Seemingly incredulous, Mesereau insisted the molestation complaint arose only after the family's visit with attorney William Dickerman, who referred them to attorney Larry Feldman, who had secured a reported multimillion-dollar settlement for a family that accused Jackson of child molestation in 1993.
"You went to two lawyers and a psychologist before you went to the police, right?" Mesereau asked.
With a non-jury hearing on various motions set for Friday, Mesereau will resume his cross-examination next week. Jurors will have a three-day weekend to weigh the alleged victim's testimony so far.
Under Sneddon's gentler questioning earlier in the day, the boy confirmed much of what his younger brother, now 14, had already told the jury. He said Jackson made the boys his drinking companions in the wine cellar beneath Neverland's video arcade. When the accuser worried that alcohol would hurt him because he had lost a kidney to cancer, he said Jackson encouraged him to drink. "He told me it was OK, nothing was going to happen," the boy said.
For much of their relationship, the boy said he viewed Jackson as his "best friend in the whole world." He said he held hands with Jackson for the British documentary because Jackson wanted him to. Resting his head on Jackson's shoulder was his own idea, the boy said.
The boy said he had fun at Neverland and didn't want to leave. He and his family were first invited to the ranch in 2000 after a family friend introduced them to Jackson.
But the boy said his mother told him she was afraid of Jackson's aides.
"She told me she was afraid they were going to kill us," the boy said. "She wanted to leave."
In some respects, the boy's testimony differed from his brother's -- discrepancies that Jackson's attorney may try to exploit.
On Monday, the brother had said Jackson appeared before the boys naked and sexually aroused as they were watching a movie in his two-story bedroom suite. Jackson assured the boys that "it's OK -- it's natural," the brother said.
But on Thursday, the accuser left out Jackson's comment when relating the incident, recalling it only after Sneddon showed him a page of his grand jury testimony. He did not mention Jackson's alleged erection.
During the boy's testimony about the alleged sexual incidents, Jackson grew animated and slipped notes to his attorneys.
One of his attorneys, Brian Oxman, told reporters that Jackson had tripped and fallen while getting dressed for his court appearance. He said the singer, who shuffled out of court in slippers, had been in "terrible discomfort" all day.

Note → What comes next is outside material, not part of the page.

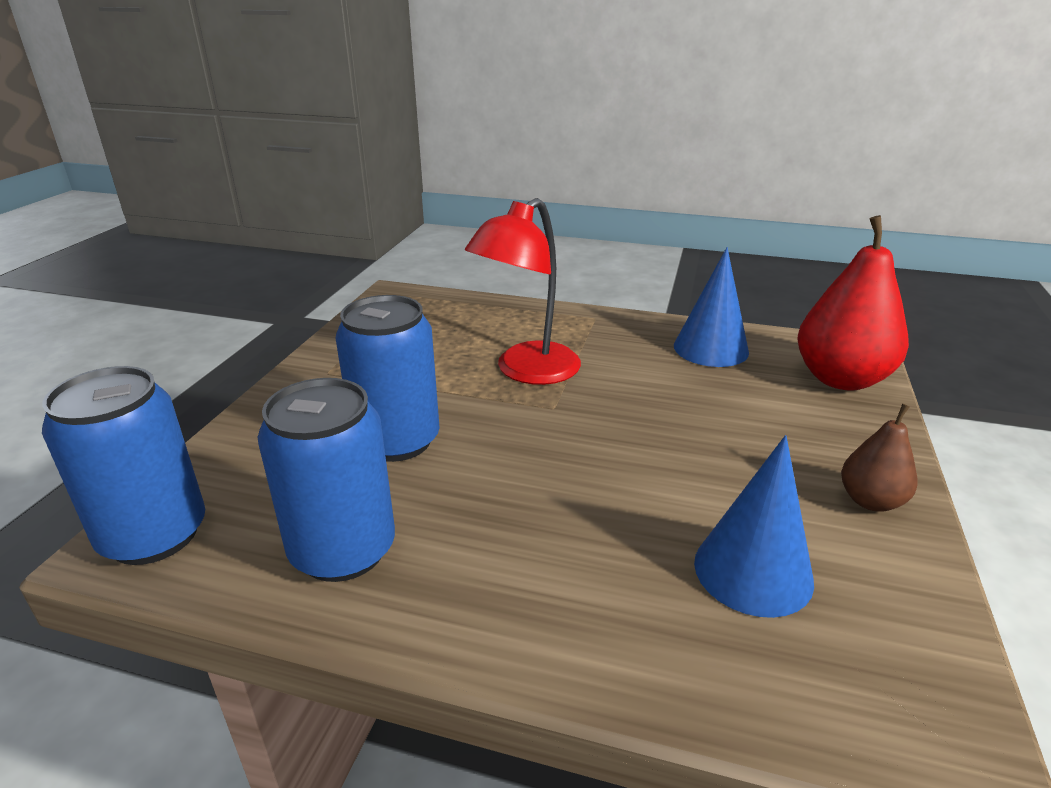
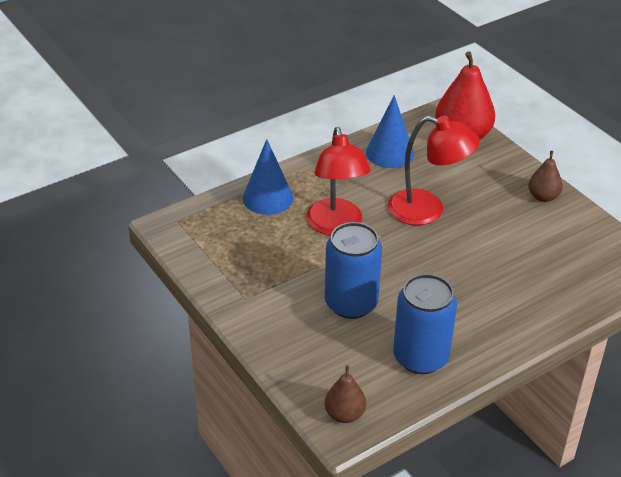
camera: 50 degrees left, 10 degrees up
(154, 535) = (344, 414): blue can -> brown pear
(658, 417) = (427, 210): none -> red lamp
(753, 571) = (546, 254): blue cone -> blue cone (268, 198)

Jackson was treated at a Solvang hospital emergency room for severe back pain, his attorneys said. But his late arrival at court clearly upset the judge, who just last month had halted jury selection when Jackson had the flu.
At 8:35 a.m., Melville issued the warrant, threatening Jackson with jail if he couldn't make it to court within an hour and saying he could order forfeiture of the singer's $3-million bail bond.
At about 9:40 a.m., Jackson hobbled in from his chauffeured SUV, supported by his parents and his security personnel and shaded by an assistant holding an umbrella. For more than an hour, Mesereau had been anxiously pacing with his cellphone plastered to his ear.
At the end of the day, the judge revoked the arrest warrant and allowed Jackson to reinstate the bond.
Whether the episode will affect the jury is unknown. Melville told the panel that Jackson was late because of a medical problem and that he had ordered the singer to leave the hospital to come to court.
"It has nothing to do with guilt or innocence," the judge said.